Yesterday, my second born son held my hand for the first time—not the automatic grasp of a newborn, but a deliberate choice. That rush of unconditional love hit again.
You think you understand love before kids. You don't. Every other relationship comes with implicit conditions. Partners choose each other daily. Parents love you deeply, but there's history. With your child? It's different. It's a love so fundamental it becomes part of your operating system.
The surprises compound. Watching your partner become a parent shows you sides of them you never knew existed. You fall in love differently, deeper. Each 3 AM wake-up, each small sacrifice, becomes a window into your own childhood. Suddenly you understand your parents in ways no conversation could explain. That house full of love you grew up in? It was built in these exact moments, through these exact choices.

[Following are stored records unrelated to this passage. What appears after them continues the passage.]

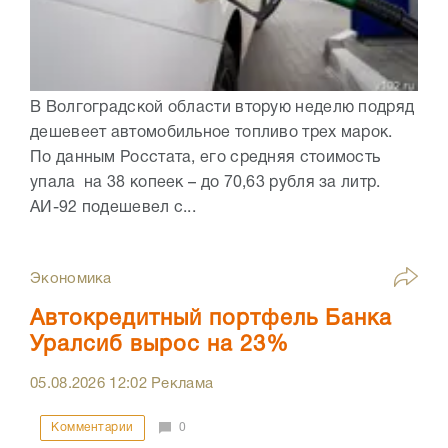
В Волгоградской области вторую неделю подряд
дешевеет автомобильное топливо трех марок.
По данным Росстата, его средняя стоимость
упала на 38 копеек – до 70,63 рубля за литр.
АИ-92 подешевел с...
Экономика
Автокредитный портфель Банка
Уралсиб вырос на 23%
05.08.2026
12:02
Реклама
Комментарии
0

Before kids, I obsessed about protecting my time. Startup hours, ambitious goals, career growth—how could a child fit into that equation? But nothing transforms priorities like unconditional love. When every minute matters more, you waste fewer of them. Your ambitions don't shrink—they find their foundation.
I'm more ambitious now, not less. Kids don't limit your dreams—they force them to grow. They push you to scale professionally because they deserve your best, and personally because they're watching everything you do.
Most people think having kids means choosing between ambition and family. But the biggest paradox? Nothing fuels ambition quite like unconditional love.